If measured for all pairs of objects in a matrix e.g. driving distances among a set of Indian cities , the proximity matrix tries to estimate how close two cities are on an average in comparison to rest of the cities within matrix.

Proximity values in the matrix represents the similarity among the object of the matrix; higher the value higher the similarity among the objects.

Analogy from Correlation Matrix: An analogy can be taken from correlation matrix. Just like higher value within correlation matrix represents high correlation among variables of regression; similarly high values in proximity matrix represents the similarity in the behaviors of the two object involved.

Symmetric Matrix: Proximity matrices are normally symmetric, so that the proximity of object a to object b is the same as the proximity of object b to object a.
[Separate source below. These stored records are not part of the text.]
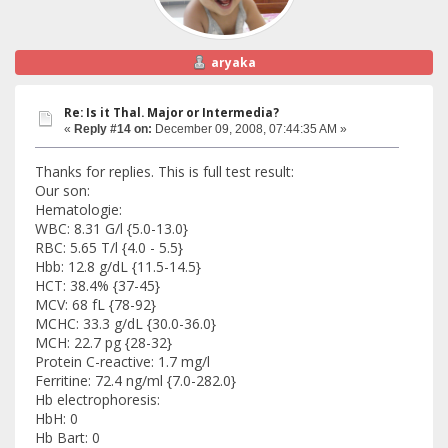
aryaka
Re: Is it Thal. Major or Intermedia?
«
Reply #14 on:
December 09, 2008, 07:44:35 AM »
Thanks for replies. This is full test result:
Our son:
Hematologie:
WBC: 8.31 G/l {5.0-13.0}
RBC: 5.65 T/l {4.0 - 5.5}
Hbb: 12.8 g/dL {11.5-14.5}
HCT: 38.4% {37-45}
MCV: 68 fL {78-92}
MCHC: 33.3 g/dL {30.0-36.0}
MCH: 22.7 pg {28-32}
Protein C-reactive: 1.7 mg/l
Ferritine: 72.4 ng/ml {7.0-282.0}
Hb electrophoresis:
HbH: 0
Hb Bart: 0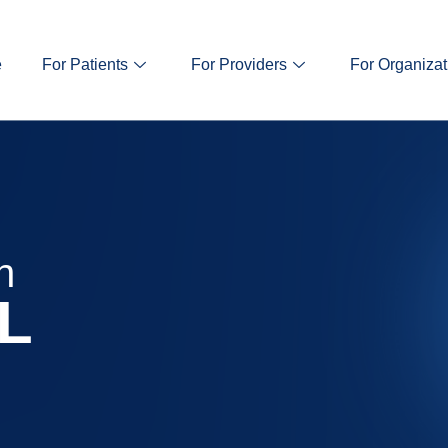
e
For Patients
For Providers
For Organizat
n
IL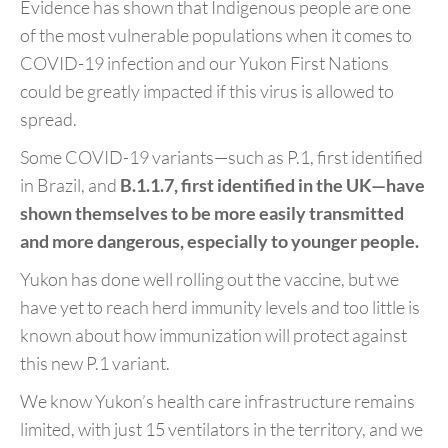
Evidence has shown that Indigenous people are one
of the most vulnerable populations when it comes to
COVID-19 infection and our Yukon First Nations
could be greatly impacted if this virus is allowed to
spread.
Some COVID-19 variants—such as P.1, first identified
in Brazil, and
B.1.1.7, first identified in the UK
—
have
shown themselves to be more easily transmitted
and more dangerous, especially to younger people.
Yukon has done well rolling out the vaccine, but we
have yet to reach herd immunity levels and too little is
known about how immunization will protect against
this new P.1 variant.
We know Yukon’s health care infrastructure remains
limited, with just 15 ventilators in the territory, and we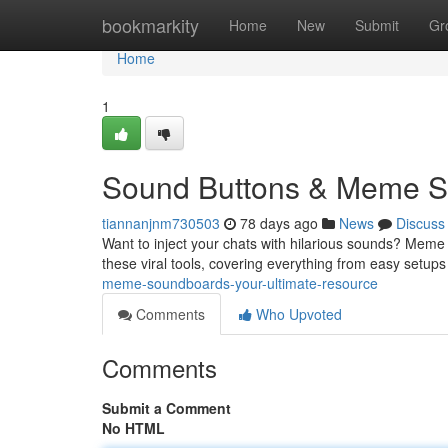
Home
bookmarkity
Home
New
Submit
Gr
Home
1
Sound Buttons & Meme So
tiannanjnm730503
78 days ago
News
Discuss
Want to inject your chats with hilarious sounds? Meme 
these viral tools, covering everything from easy setups
meme-soundboards-your-ultimate-resource
Comments
Who Upvoted
Comments
Submit a Comment
No HTML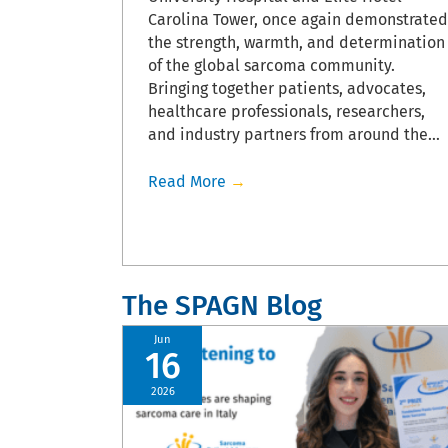
flecting
Carolina Tower, once again demonstrated
field.
the strength, warmth, and determination
, sarcoma
of the global sarcoma community.
ence at this
Bringing together patients, advocates,
healthcare professionals, researchers,
and industry partners from around the…
Read More
→
The SPAGN Blog
Jun
16
2026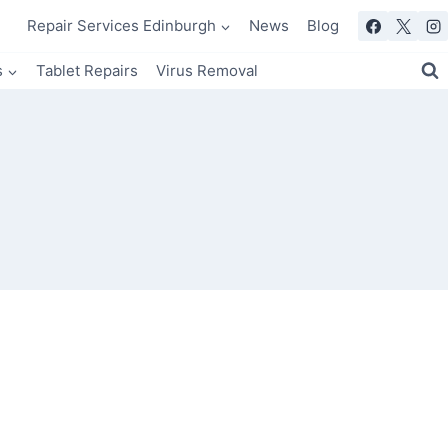
Repair Services Edinburgh
News
Blog
s
Tablet Repairs
Virus Removal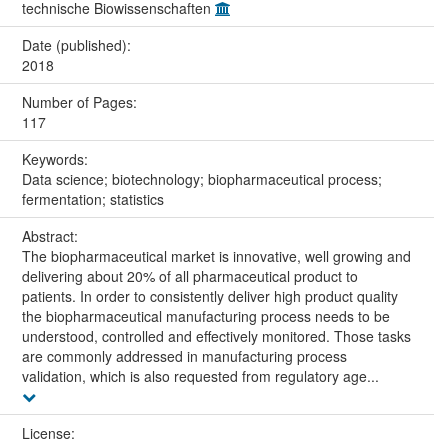
technische Biowissenschaften
Date (published):
2018
Number of Pages:
117
Keywords:
Data science; biotechnology; biopharmaceutical process;
fermentation; statistics
Abstract:
The biopharmaceutical market is innovative, well growing and
delivering about 20% of all pharmaceutical product to
patients. In order to consistently deliver high product quality
the biopharmaceutical manufacturing process needs to be
understood, controlled and effectively monitored. Those tasks
are commonly addressed in manufacturing process
validation, which is also requested from regulatory age...
License: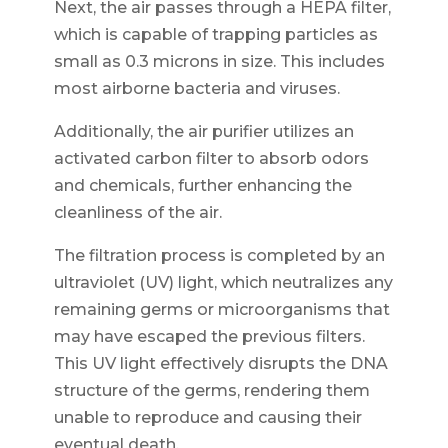
Next, the air passes through a HEPA filter,
which is capable of trapping particles as
small as 0.3 microns in size. This includes
most airborne bacteria and viruses.
Additionally, the air purifier utilizes an
activated carbon filter to absorb odors
and chemicals, further enhancing the
cleanliness of the air.
The filtration process is completed by an
ultraviolet (UV) light, which neutralizes any
remaining germs or microorganisms that
may have escaped the previous filters.
This UV light effectively disrupts the DNA
structure of the germs, rendering them
unable to reproduce and causing their
eventual death.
Upper half of the matrix would be mirror image of lower half.

Proximity in Random Forest: Proximities are calculated for each pair of cases/observations/sample points. If two cases occupy the same terminal node through one tree, their proximity is increased by one. At the end of the run of all trees, the proximities are normalized by dividing by the number of trees. Proximities are used in replacing missing data, locating outliers, and producing illuminating low-dimensional views of the data.

Let’s say that you have N observations (i.e. rows of data). For every pair of observations, the proximity measure tells you the percentage of time they end up in the same leaf node. For example, if your random forest consisted of 100 trees, and a pair of observations end up in the same leaf node in 80 of the 100 trees. Then the proximity measure is 80/100 = 0.8. The higher the proximity measure, the more similar the pair of observations.